Exercise details
Copy out every line of the material below, character for character, apart from the pictures.

Source material
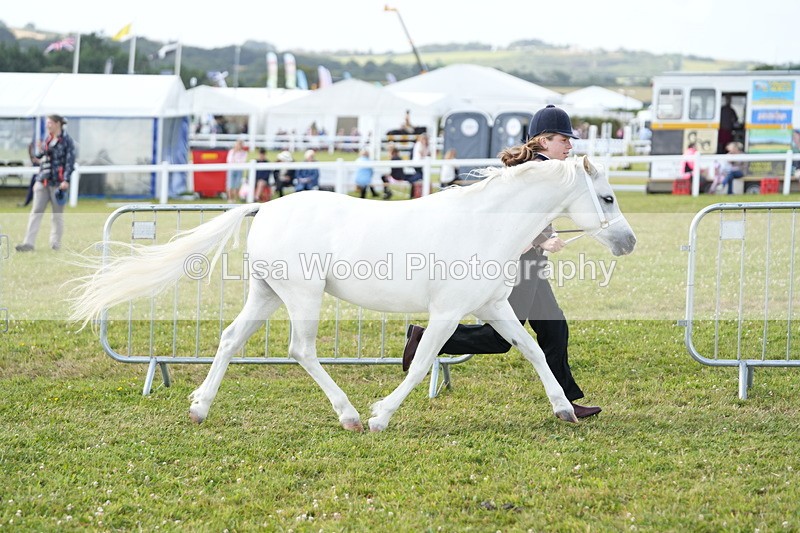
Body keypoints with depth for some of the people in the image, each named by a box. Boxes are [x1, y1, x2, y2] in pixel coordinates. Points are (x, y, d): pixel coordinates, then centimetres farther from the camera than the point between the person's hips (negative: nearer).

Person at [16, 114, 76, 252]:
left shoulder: (67, 140, -4)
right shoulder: (47, 140, 15)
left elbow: (70, 162, -10)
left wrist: (66, 180, -19)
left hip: (57, 182, -6)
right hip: (43, 181, 6)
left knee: (57, 214, 3)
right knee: (36, 211, -4)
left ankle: (55, 242, 14)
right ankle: (28, 243, -9)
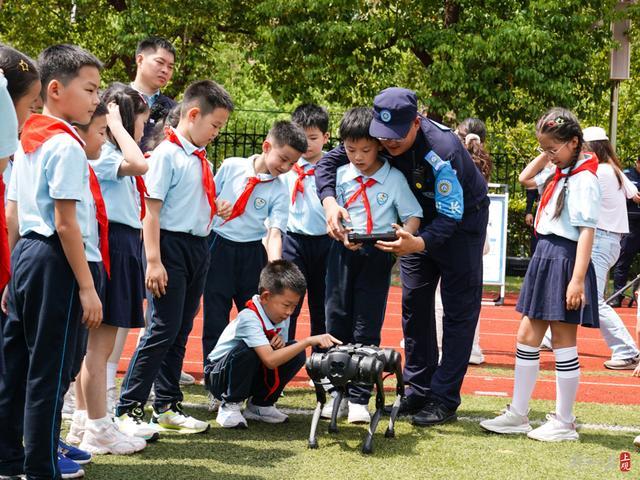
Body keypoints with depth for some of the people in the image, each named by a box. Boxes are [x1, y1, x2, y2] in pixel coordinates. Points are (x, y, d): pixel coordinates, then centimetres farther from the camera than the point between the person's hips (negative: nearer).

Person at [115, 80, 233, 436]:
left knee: (181, 330, 12)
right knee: (164, 329, -10)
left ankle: (167, 407, 21)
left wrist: (216, 207, 9)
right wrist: (153, 260, -21)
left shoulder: (202, 159, 14)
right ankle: (128, 409, -3)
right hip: (172, 244, -8)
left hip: (199, 246, 8)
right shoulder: (167, 154, -11)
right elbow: (151, 208, -16)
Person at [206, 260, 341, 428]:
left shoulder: (282, 318, -5)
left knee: (296, 354, -13)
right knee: (247, 350, -37)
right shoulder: (249, 318, -29)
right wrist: (309, 341, -43)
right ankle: (230, 406, -15)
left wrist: (280, 344, -19)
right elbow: (270, 360, -41)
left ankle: (259, 405, 2)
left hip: (250, 375, 7)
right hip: (218, 376, -7)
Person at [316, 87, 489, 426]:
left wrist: (418, 244, -52)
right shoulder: (377, 137, -20)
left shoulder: (442, 151, -37)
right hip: (419, 218, 6)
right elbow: (328, 162, -13)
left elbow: (450, 216, -34)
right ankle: (418, 390, 15)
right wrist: (329, 201, -33)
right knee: (414, 301, 7)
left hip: (461, 219, -6)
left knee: (459, 308, -7)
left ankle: (444, 399, -5)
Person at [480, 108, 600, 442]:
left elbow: (587, 230, -20)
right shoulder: (558, 173, 11)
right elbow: (525, 179, 28)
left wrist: (578, 280, -25)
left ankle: (564, 423, 8)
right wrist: (545, 155, 12)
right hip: (545, 258, 9)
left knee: (563, 344, -1)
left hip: (565, 261, -9)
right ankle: (517, 415, 18)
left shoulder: (583, 179, -15)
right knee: (527, 337, 11)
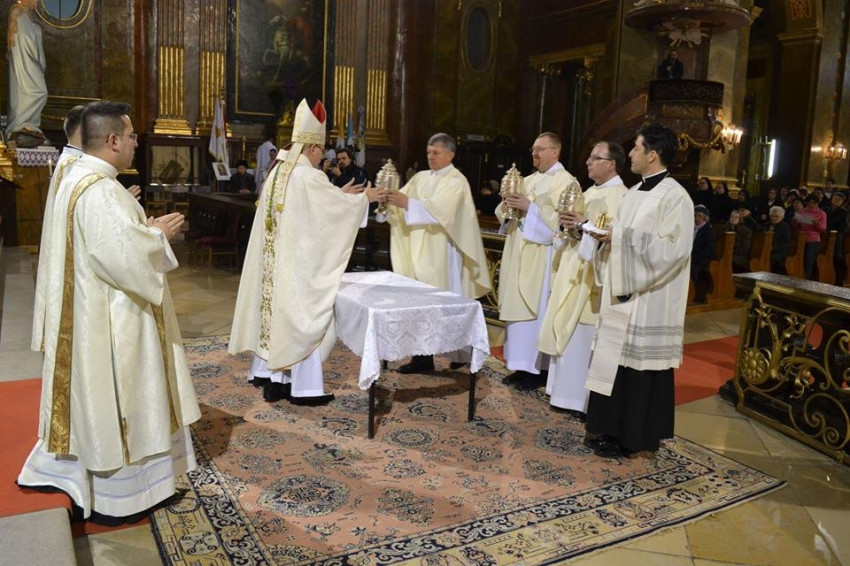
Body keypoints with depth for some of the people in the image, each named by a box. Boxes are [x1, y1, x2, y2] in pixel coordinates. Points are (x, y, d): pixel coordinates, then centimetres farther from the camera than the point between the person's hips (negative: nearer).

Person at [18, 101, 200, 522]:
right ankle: (113, 498, 18)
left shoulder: (77, 179, 10)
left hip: (89, 308, 10)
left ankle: (60, 470, 37)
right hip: (108, 317, -10)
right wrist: (158, 233, -13)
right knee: (112, 401, 3)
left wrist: (144, 227, 8)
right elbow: (126, 257, -29)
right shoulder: (100, 190, -23)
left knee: (90, 394, 22)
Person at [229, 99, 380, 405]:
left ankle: (273, 379, 22)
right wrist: (365, 197, 8)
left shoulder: (278, 171, 10)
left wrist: (340, 193, 23)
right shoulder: (310, 176, -16)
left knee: (278, 313, 14)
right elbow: (337, 206, -9)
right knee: (304, 317, 0)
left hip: (274, 260, 9)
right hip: (299, 261, -8)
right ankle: (304, 387, 8)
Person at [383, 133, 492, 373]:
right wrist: (391, 199, -18)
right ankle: (423, 355, 9)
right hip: (420, 250, 6)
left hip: (442, 253, -6)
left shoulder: (456, 181, -5)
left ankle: (458, 354, 13)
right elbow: (403, 200, 4)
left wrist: (407, 203, -30)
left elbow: (440, 210, -22)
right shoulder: (421, 177, 15)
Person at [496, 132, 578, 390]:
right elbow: (504, 213, 17)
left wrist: (530, 208, -21)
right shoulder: (528, 180, 18)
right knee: (519, 307, 8)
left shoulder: (566, 182, -5)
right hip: (519, 254, 8)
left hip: (541, 257, -8)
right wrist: (508, 204, -6)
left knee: (537, 309, -5)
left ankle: (540, 368, 4)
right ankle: (523, 365, 17)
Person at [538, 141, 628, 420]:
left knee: (585, 336, -6)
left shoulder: (620, 196, -12)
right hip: (573, 271, 10)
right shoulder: (590, 193, 17)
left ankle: (584, 399, 4)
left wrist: (586, 225, -29)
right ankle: (566, 391, 22)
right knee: (567, 332, 12)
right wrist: (569, 223, 4)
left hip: (593, 276, -9)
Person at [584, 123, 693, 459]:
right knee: (616, 362, 13)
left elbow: (673, 248, -21)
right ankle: (613, 428, 26)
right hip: (623, 294, 9)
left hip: (649, 302, -9)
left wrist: (621, 237, -20)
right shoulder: (634, 193, 14)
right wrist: (609, 237, 0)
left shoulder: (674, 196, -13)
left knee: (640, 367, 0)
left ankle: (638, 438, 13)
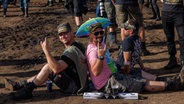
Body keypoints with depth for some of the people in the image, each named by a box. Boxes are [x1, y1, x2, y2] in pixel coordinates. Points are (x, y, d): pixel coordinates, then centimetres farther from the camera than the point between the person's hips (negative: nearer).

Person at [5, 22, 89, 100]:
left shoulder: (71, 51, -22)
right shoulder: (79, 45, 10)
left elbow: (56, 68, -33)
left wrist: (46, 51, -29)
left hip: (75, 87, -11)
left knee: (48, 68, -18)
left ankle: (27, 90, -7)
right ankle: (20, 85, 14)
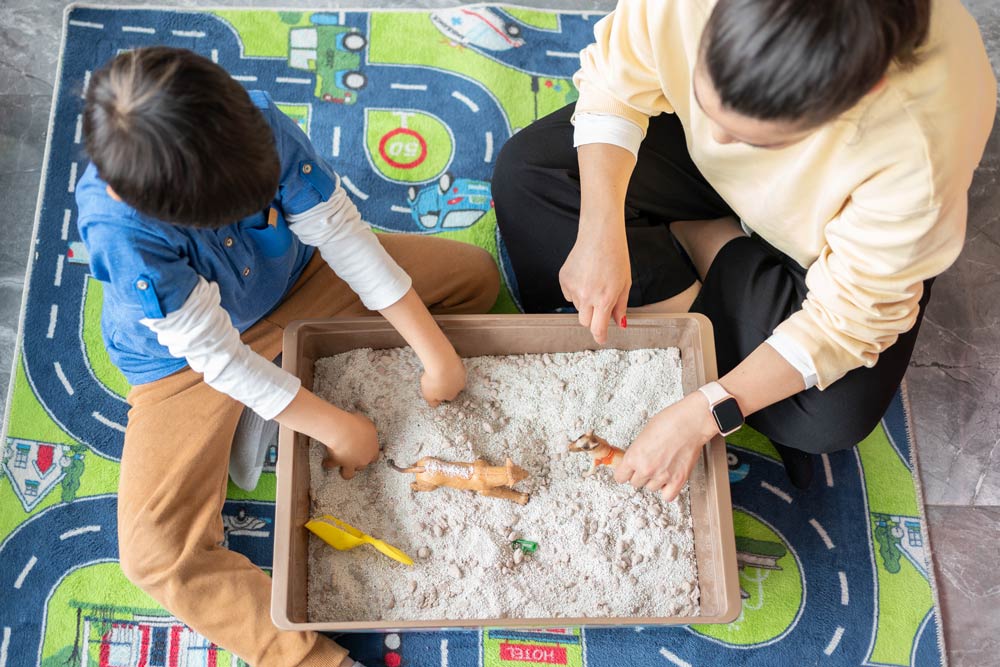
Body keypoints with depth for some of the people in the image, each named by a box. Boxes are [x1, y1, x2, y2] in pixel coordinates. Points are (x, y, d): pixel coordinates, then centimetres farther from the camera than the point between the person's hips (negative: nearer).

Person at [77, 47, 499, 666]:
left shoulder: (257, 122, -29)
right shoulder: (119, 230, -38)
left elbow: (344, 234, -20)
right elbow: (219, 358, -29)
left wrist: (435, 352, -20)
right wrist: (336, 427, -24)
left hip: (295, 278, 4)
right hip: (189, 356, -4)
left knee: (474, 273, 0)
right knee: (158, 553, -21)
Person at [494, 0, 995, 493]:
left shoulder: (926, 137, -40)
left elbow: (850, 314, -29)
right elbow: (616, 82, -19)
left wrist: (698, 417, -32)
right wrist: (600, 233, -34)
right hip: (700, 162, 2)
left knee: (835, 416, -22)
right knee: (523, 173, -15)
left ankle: (678, 234, 0)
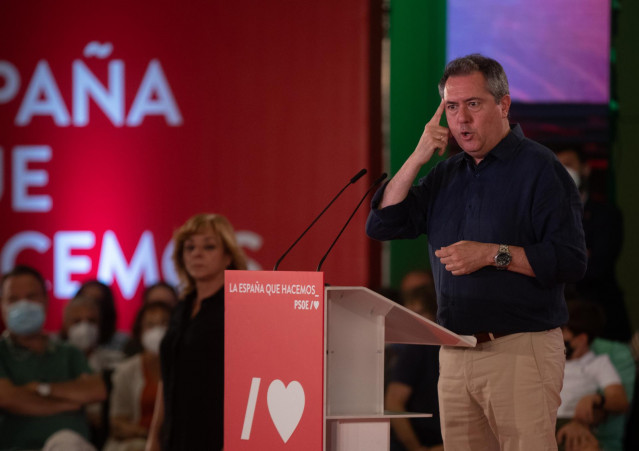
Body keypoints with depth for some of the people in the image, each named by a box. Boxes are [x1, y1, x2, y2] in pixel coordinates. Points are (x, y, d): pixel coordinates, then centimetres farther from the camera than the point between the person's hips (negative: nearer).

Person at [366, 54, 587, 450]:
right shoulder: (447, 175, 17)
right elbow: (382, 225, 9)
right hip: (455, 354, 6)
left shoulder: (539, 169, -4)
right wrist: (418, 158, 2)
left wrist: (494, 254, -17)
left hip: (521, 353, -6)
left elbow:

Answer to this task
Body keypoints with depth for some of the people in the image, each named by a box. Boxes are [x1, y1, x2, y2] in pixel coordinates. Points are (x, y, d): pixel coordinates, then centimetres farther from the camera than the point between the person's hips (negative: nearer).

Person at [16, 114, 76, 252]:
left shoulder: (67, 140, -4)
right shoulder: (47, 140, 15)
left elbow: (70, 162, -10)
left wrist: (66, 180, -19)
left hip: (57, 182, -6)
right hip: (43, 181, 6)
left knee: (57, 214, 3)
right knee: (36, 211, -4)
left ankle: (55, 242, 14)
right ankle: (28, 243, -9)
Body keypoints with depth for some of the people in the image, each named by a box. Boxes are [x1, y1, x2, y2] in pixel coordinates. Points are (x, y, d): pixel coordinates, then centimetres farther from the camera than the point between the person's hips (negative: nearer).

Person at [115, 80, 233, 436]:
left knee: (181, 330, 12)
right knee: (164, 329, -10)
left ankle: (167, 407, 21)
left wrist: (216, 207, 9)
right wrist: (153, 260, -21)
left shoulder: (202, 159, 14)
right ankle: (128, 409, -3)
right hip: (172, 244, -8)
left hip: (199, 246, 8)
right shoulder: (167, 154, -11)
right elbow: (151, 208, -16)
Person at [206, 260, 341, 428]:
left shoulder: (282, 318, -5)
left knee: (296, 354, -13)
right knee: (247, 350, -37)
right shoulder: (249, 318, -29)
right wrist: (309, 341, -43)
right ankle: (230, 406, -15)
left wrist: (280, 344, -19)
right elbow: (270, 360, -41)
left ankle: (259, 405, 2)
left hip: (250, 375, 7)
right hip: (218, 376, -7)
Person at [316, 87, 489, 426]:
left wrist: (418, 244, -52)
right shoulder: (377, 137, -20)
left shoulder: (442, 151, -37)
right hip: (419, 218, 6)
right elbow: (328, 162, -13)
left elbow: (450, 216, -34)
right ankle: (418, 390, 15)
right wrist: (329, 201, -33)
right knee: (414, 301, 7)
left hip: (461, 219, -6)
left knee: (459, 308, -7)
left ankle: (444, 399, -5)
Person at [480, 108, 600, 442]:
left elbow: (587, 230, -20)
right shoulder: (558, 173, 11)
right elbow: (525, 179, 28)
left wrist: (578, 280, -25)
left ankle: (564, 423, 8)
right wrist: (545, 155, 12)
right hip: (545, 258, 9)
left knee: (563, 344, -1)
left hip: (565, 261, -9)
right ankle: (517, 415, 18)
left shoulder: (583, 179, -15)
right knee: (527, 337, 11)
Body keypoints with depth for some of the people in the image, each named by a box. Boxes are [x1, y1, x2, y2] in pixel coordinates. Points are (x, y, d): pixel coordinates, then centimetres farther from the camera than the point between the person's hips (negative: nearer).

Person at [18, 101, 200, 522]:
right ankle: (113, 498, 18)
left shoulder: (77, 179, 10)
left hip: (89, 308, 10)
left ankle: (60, 470, 37)
right hip: (108, 317, -10)
right wrist: (158, 233, -13)
right knee: (112, 401, 3)
left wrist: (144, 227, 8)
right elbow: (126, 257, -29)
right shoulder: (100, 190, -23)
left knee: (90, 394, 22)
Person at [229, 99, 380, 405]:
left ankle: (273, 379, 22)
right wrist: (365, 197, 8)
left shoulder: (278, 171, 10)
left wrist: (340, 193, 23)
right shoulder: (310, 176, -16)
left knee: (278, 313, 14)
right elbow: (337, 206, -9)
right knee: (304, 317, 0)
left hip: (274, 260, 9)
right hip: (299, 261, -8)
right ankle: (304, 387, 8)
Person at [383, 133, 492, 373]:
right wrist: (391, 199, -18)
right ankle: (423, 355, 9)
right hip: (420, 250, 6)
left hip: (442, 253, -6)
left shoulder: (456, 181, -5)
left ankle: (458, 354, 13)
right elbow: (403, 200, 4)
left wrist: (407, 203, -30)
left elbow: (440, 210, -22)
right shoulder: (421, 177, 15)
Person at [496, 132, 578, 390]:
right elbow: (504, 213, 17)
left wrist: (530, 208, -21)
right shoulder: (528, 180, 18)
right knee: (519, 307, 8)
left shoulder: (566, 182, -5)
right hip: (519, 254, 8)
left hip: (541, 257, -8)
right wrist: (508, 204, -6)
left knee: (537, 309, -5)
left ankle: (540, 368, 4)
right ankle: (523, 365, 17)
Person at [538, 141, 628, 420]:
left knee: (585, 336, -6)
left shoulder: (620, 196, -12)
right hip: (573, 271, 10)
right shoulder: (590, 193, 17)
left ankle: (584, 399, 4)
left wrist: (586, 225, -29)
right ankle: (566, 391, 22)
right knee: (567, 332, 12)
right wrist: (569, 223, 4)
left hip: (593, 276, -9)
Person at [584, 123, 693, 459]:
right knee: (616, 362, 13)
left elbow: (673, 248, -21)
right ankle: (613, 428, 26)
right hip: (623, 294, 9)
left hip: (649, 302, -9)
left wrist: (621, 237, -20)
right shoulder: (634, 193, 14)
right wrist: (609, 237, 0)
left shoulder: (674, 196, -13)
left knee: (640, 367, 0)
left ankle: (638, 438, 13)
Body keypoints with depth for some of the people in the image, each named by a box. Boxes are [x1, y1, x2, y2] in pixel coordinates. Points are (x, y, d): pixel coordinates, then centimetres farther from the camera than the point between the person's hips (negative: nearer).

Person at [5, 22, 89, 100]:
left shoulder: (71, 51, -22)
right shoulder: (79, 45, 10)
left elbow: (56, 68, -33)
left wrist: (46, 51, -29)
left hip: (75, 87, -11)
left knee: (48, 68, -18)
left ankle: (27, 90, -7)
right ankle: (20, 85, 14)
Body keypoints with depth for some of the people in the image, each named by a box. Boxes are [x1, y1, x2, y2] in pixel coordinates. Points are (x, y, d): pixel coordinates, then centimetres farther from the camera than the point between the person's hips (negative: nearer).

Person at [77, 47, 499, 666]:
left shoulder: (257, 122, -29)
right shoulder: (119, 230, -38)
left elbow: (344, 234, -20)
right elbow: (219, 358, -29)
left wrist: (435, 352, -20)
right wrist: (336, 427, -24)
left hip: (295, 278, 4)
right hip: (189, 356, -4)
left knee: (474, 273, 0)
right knee: (158, 553, -21)
Person at [494, 0, 995, 493]:
left shoulder: (926, 137, -40)
left elbow: (850, 314, -29)
right elbow: (616, 82, -19)
left wrist: (698, 417, -32)
right wrist: (600, 233, -34)
right hip: (700, 162, 2)
left knee: (835, 416, -22)
right knee: (523, 173, -15)
left ankle: (678, 234, 0)
Body keypoints with depth for some of the people in the image, each named by a box. Boxes are [x1, y1, x2, y2] in pixel coordinates. Points are (x, y, d): pixel coordinates, then centimetres farther from the camera than the point between the person's hips (negative: nearer).

Person at [366, 54, 587, 450]:
right shoulder: (447, 175, 17)
right elbow: (382, 225, 9)
right hip: (455, 354, 6)
left shoulder: (539, 169, -4)
right wrist: (418, 158, 2)
left wrist: (494, 254, -17)
left hip: (521, 353, -6)
left elbow:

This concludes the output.